*** DADOS DA TAREFA ***

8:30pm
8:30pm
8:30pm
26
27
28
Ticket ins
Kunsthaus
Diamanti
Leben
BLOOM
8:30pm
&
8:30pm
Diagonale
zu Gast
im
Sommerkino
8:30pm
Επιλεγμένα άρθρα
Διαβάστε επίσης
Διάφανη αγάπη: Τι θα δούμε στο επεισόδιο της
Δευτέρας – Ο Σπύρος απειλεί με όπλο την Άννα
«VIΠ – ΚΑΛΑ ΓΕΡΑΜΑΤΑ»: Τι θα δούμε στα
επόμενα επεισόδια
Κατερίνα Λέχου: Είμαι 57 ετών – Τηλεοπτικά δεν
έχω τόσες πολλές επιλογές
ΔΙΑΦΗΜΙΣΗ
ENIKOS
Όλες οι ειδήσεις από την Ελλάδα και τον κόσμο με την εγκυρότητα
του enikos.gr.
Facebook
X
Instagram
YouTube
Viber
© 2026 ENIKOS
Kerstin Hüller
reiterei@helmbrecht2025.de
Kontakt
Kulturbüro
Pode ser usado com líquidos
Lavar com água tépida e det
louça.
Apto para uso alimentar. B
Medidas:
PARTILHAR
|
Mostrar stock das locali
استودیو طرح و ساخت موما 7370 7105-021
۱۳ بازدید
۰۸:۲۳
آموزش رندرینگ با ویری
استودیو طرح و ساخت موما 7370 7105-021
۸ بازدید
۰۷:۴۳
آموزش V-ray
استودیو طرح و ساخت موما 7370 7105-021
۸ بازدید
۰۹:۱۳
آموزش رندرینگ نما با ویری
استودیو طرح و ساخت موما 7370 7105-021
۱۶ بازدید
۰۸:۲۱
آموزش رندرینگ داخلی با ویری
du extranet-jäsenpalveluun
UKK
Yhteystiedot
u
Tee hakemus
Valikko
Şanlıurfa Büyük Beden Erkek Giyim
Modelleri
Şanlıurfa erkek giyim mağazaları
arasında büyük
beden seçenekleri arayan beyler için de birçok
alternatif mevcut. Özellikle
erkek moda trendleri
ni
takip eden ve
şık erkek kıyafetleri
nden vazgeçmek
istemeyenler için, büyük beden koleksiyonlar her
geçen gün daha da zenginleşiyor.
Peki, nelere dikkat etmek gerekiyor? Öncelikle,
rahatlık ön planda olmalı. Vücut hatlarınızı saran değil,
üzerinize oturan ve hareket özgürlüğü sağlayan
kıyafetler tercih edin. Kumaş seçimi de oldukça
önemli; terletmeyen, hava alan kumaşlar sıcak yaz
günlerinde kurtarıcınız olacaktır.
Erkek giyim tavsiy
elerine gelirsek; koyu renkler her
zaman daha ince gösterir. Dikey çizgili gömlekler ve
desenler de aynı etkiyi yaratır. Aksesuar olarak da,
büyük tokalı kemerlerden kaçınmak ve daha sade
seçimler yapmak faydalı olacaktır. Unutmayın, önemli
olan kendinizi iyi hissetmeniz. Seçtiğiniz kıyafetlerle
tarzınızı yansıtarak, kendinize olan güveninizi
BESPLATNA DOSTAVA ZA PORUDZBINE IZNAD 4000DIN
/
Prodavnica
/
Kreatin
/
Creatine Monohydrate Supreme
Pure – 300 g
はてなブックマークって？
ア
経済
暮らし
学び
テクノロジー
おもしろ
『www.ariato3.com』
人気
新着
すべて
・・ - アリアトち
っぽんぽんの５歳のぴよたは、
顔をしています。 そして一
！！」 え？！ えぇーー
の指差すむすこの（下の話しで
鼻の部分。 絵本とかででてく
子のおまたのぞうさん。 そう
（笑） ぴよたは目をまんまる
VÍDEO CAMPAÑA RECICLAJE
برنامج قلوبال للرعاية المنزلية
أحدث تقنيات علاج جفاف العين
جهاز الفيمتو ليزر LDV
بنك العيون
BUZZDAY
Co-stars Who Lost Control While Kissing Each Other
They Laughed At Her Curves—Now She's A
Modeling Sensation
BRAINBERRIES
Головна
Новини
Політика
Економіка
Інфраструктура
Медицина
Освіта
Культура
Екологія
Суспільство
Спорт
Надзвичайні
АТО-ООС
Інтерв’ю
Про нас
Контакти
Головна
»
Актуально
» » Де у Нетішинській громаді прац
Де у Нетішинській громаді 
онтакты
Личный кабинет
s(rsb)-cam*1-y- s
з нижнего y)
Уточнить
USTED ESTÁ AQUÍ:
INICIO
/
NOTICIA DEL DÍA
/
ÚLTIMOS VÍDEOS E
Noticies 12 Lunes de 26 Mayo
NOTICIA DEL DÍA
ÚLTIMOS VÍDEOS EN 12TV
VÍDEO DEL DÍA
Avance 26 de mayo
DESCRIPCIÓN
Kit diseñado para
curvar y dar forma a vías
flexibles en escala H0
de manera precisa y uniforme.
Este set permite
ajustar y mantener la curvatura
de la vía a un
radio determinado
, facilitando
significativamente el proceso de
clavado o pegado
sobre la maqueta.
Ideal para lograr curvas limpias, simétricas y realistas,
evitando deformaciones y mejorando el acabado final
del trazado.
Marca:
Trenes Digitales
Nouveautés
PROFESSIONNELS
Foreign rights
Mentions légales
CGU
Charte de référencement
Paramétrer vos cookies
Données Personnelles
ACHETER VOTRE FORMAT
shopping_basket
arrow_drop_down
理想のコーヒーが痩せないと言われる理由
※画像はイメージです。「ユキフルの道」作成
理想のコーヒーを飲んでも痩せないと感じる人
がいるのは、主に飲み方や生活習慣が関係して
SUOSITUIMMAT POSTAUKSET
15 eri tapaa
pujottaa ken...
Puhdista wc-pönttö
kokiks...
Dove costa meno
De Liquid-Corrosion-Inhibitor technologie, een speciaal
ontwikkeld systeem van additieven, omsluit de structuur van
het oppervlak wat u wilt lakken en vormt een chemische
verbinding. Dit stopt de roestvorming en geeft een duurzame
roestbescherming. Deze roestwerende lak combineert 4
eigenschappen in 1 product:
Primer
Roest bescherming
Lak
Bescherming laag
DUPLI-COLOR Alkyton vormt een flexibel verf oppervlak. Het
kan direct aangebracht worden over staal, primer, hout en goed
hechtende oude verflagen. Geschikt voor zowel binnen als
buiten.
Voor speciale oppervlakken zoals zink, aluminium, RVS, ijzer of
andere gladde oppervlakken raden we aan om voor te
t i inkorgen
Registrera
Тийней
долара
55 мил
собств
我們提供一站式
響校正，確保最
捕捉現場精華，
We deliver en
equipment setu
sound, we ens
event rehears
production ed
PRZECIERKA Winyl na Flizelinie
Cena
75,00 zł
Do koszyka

***

ORDEM DE TRABALHO — Devolva todas as linhas dos dados acima, sem qualquer alteração.

RESOLUÇÃO ESCRITA —
8:30pm
8:30pm
8:30pm
26
27
28
Ticket ins
Kunsthaus
Diamanti
Leben
BLOOM
8:30pm
&
8:30pm
Diagonale
zu Gast
im
Sommerkino
8:30pm
Επιλεγμένα άρθρα
Διαβάστε επίσης
Διάφανη αγάπη: Τι θα δούμε στο επεισόδιο της
Δευτέρας – Ο Σπύρος απειλεί με όπλο την Άννα
«VIΠ – ΚΑΛΑ ΓΕΡΑΜΑΤΑ»: Τι θα δούμε στα
επόμενα επεισόδια
Κατερίνα Λέχου: Είμαι 57 ετών – Τηλεοπτικά δεν
έχω τόσες πολλές επιλογές
ΔΙΑΦΗΜΙΣΗ
ENIKOS
Όλες οι ειδήσεις από την Ελλάδα και τον κόσμο με την εγκυρότητα
του enikos.gr.
Facebook
X
Instagram
YouTube
Viber
© 2026 ENIKOS
Kerstin Hüller
reiterei@helmbrecht2025.de
Kontakt
Kulturbüro
Pode ser usado com líquidos
Lavar com água tépida e det
louça.
Apto para uso alimentar. B
Medidas:
PARTILHAR
|
Mostrar stock das locali
استودیو طرح و ساخت موما 7370 7105-021
۱۳ بازدید
۰۸:۲۳
آموزش رندرینگ با ویری
استودیو طرح و ساخت موما 7370 7105-021
۸ بازدید
۰۷:۴۳
آموزش V-ray
استودیو طرح و ساخت موما 7370 7105-021
۸ بازدید
۰۹:۱۳
آموزش رندرینگ نما با ویری
استودیو طرح و ساخت موما 7370 7105-021
۱۶ بازدید
۰۸:۲۱
آموزش رندرینگ داخلی با ویری
du extranet-jäsenpalveluun
UKK
Yhteystiedot
u
Tee hakemus
Valikko
Şanlıurfa Büyük Beden Erkek Giyim
Modelleri
Şanlıurfa erkek giyim mağazaları
arasında büyük
beden seçenekleri arayan beyler için de birçok
alternatif mevcut. Özellikle
erkek moda trendleri
ni
takip eden ve
şık erkek kıyafetleri
nden vazgeçmek
istemeyenler için, büyük beden koleksiyonlar her
geçen gün daha da zenginleşiyor.
Peki, nelere dikkat etmek gerekiyor? Öncelikle,
rahatlık ön planda olmalı. Vücut hatlarınızı saran değil,
üzerinize oturan ve hareket özgürlüğü sağlayan
kıyafetler tercih edin. Kumaş seçimi de oldukça
önemli; terletmeyen, hava alan kumaşlar sıcak yaz
günlerinde kurtarıcınız olacaktır.
Erkek giyim tavsiy
elerine gelirsek; koyu renkler her
zaman daha ince gösterir. Dikey çizgili gömlekler ve
desenler de aynı etkiyi yaratır. Aksesuar olarak da,
büyük tokalı kemerlerden kaçınmak ve daha sade
seçimler yapmak faydalı olacaktır. Unutmayın, önemli
olan kendinizi iyi hissetmeniz. Seçtiğiniz kıyafetlerle
tarzınızı yansıtarak, kendinize olan güveninizi
BESPLATNA DOSTAVA ZA PORUDZBINE IZNAD 4000DIN
/
Prodavnica
/
Kreatin
/
Creatine Monohydrate Supreme
Pure – 300 g
はてなブックマークって？
ア
経済
暮らし
学び
テクノロジー
おもしろ
『www.ariato3.com』
人気
新着
すべて
・・ - アリアトち
っぽんぽんの５歳のぴよたは、
顔をしています。 そして一
！！」 え？！ えぇーー
の指差すむすこの（下の話しで
鼻の部分。 絵本とかででてく
子のおまたのぞうさん。 そう
（笑） ぴよたは目をまんまる
VÍDEO CAMPAÑA RECICLAJE
برنامج قلوبال للرعاية المنزلية
أحدث تقنيات علاج جفاف العين
جهاز الفيمتو ليزر LDV
بنك العيون
BUZZDAY
Co-stars Who Lost Control While Kissing Each Other
They Laughed At Her Curves—Now She's A
Modeling Sensation
BRAINBERRIES
Головна
Новини
Політика
Економіка
Інфраструктура
Медицина
Освіта
Культура
Екологія
Суспільство
Спорт
Надзвичайні
АТО-ООС
Інтерв’ю
Про нас
Контакти
Головна
»
Актуально
» » Де у Нетішинській громаді прац
Де у Нетішинській громаді 
онтакты
Личный кабинет
s(rsb)-cam*1-y- s
з нижнего y)
Уточнить
USTED ESTÁ AQUÍ:
INICIO
/
NOTICIA DEL DÍA
/
ÚLTIMOS VÍDEOS E
Noticies 12 Lunes de 26 Mayo
NOTICIA DEL DÍA
ÚLTIMOS VÍDEOS EN 12TV
VÍDEO DEL DÍA
Avance 26 de mayo
DESCRIPCIÓN
Kit diseñado para
curvar y dar forma a vías
flexibles en escala H0
de manera precisa y uniforme.
Este set permite
ajustar y mantener la curvatura
de la vía a un
radio determinado
, facilitando
significativamente el proceso de
clavado o pegado
sobre la maqueta.
Ideal para lograr curvas limpias, simétricas y realistas,
evitando deformaciones y mejorando el acabado final
del trazado.
Marca:
Trenes Digitales
Nouveautés
PROFESSIONNELS
Foreign rights
Mentions légales
CGU
Charte de référencement
Paramétrer vos cookies
Données Personnelles
ACHETER VOTRE FORMAT
shopping_basket
arrow_drop_down
理想のコーヒーが痩せないと言われる理由
※画像はイメージです。「ユキフルの道」作成
理想のコーヒーを飲んでも痩せないと感じる人
がいるのは、主に飲み方や生活習慣が関係して
SUOSITUIMMAT POSTAUKSET
15 eri tapaa
pujottaa ken...
Puhdista wc-pönttö
kokiks...
Dove costa meno
De Liquid-Corrosion-Inhibitor technologie, een speciaal
ontwikkeld systeem van additieven, omsluit de structuur van
het oppervlak wat u wilt lakken en vormt een chemische
verbinding. Dit stopt de roestvorming en geeft een duurzame
roestbescherming. Deze roestwerende lak combineert 4
eigenschappen in 1 product:
Primer
Roest bescherming
Lak
Bescherming laag
DUPLI-COLOR Alkyton vormt een flexibel verf oppervlak. Het
kan direct aangebracht worden over staal, primer, hout en goed
hechtende oude verflagen. Geschikt voor zowel binnen als
buiten.
Voor speciale oppervlakken zoals zink, aluminium, RVS, ijzer of
andere gladde oppervlakken raden we aan om voor te
t i inkorgen
Registrera
Тийней
долара
55 мил
собств
我們提供一站式
響校正，確保最
捕捉現場精華，
We deliver en
equipment setu
sound, we ens
event rehears
production ed
PRZECIERKA Winyl na Flizelinie
Cena
75,00 zł
Do koszyka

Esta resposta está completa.